What to produce:
Somewhere below is a line with "actors Sriti Jha" and, later, a line with "hearts meet, but"; repeat those two lines and all the lines between them, exactly as they are.

Saved entries:
'''
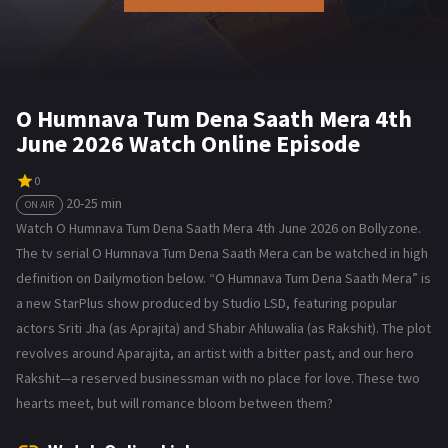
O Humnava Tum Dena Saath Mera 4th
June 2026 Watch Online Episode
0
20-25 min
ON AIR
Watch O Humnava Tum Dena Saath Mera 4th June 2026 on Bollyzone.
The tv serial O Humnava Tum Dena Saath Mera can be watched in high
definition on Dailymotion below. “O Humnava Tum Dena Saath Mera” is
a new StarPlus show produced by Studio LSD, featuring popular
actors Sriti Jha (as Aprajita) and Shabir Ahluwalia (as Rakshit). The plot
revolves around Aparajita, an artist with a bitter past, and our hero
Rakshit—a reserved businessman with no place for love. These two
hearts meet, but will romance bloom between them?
'''
'''
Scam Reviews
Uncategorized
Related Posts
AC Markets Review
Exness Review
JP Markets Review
'''
'''
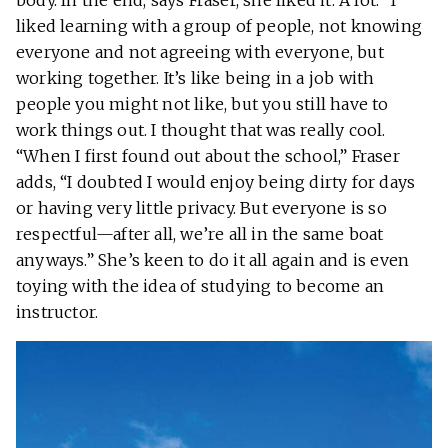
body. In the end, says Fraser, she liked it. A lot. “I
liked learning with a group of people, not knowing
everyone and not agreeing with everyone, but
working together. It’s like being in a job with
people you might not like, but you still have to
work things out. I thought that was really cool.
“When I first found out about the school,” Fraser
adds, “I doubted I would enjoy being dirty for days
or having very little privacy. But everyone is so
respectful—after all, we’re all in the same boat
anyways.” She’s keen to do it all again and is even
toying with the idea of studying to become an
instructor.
'''
Task solution:
actors Sriti Jha (as Aprajita) and Shabir Ahluwalia (as Rakshit). The plot
revolves around Aparajita, an artist with a bitter past, and our hero
Rakshit—a reserved businessman with no place for love. These two
hearts meet, but will romance bloom between them?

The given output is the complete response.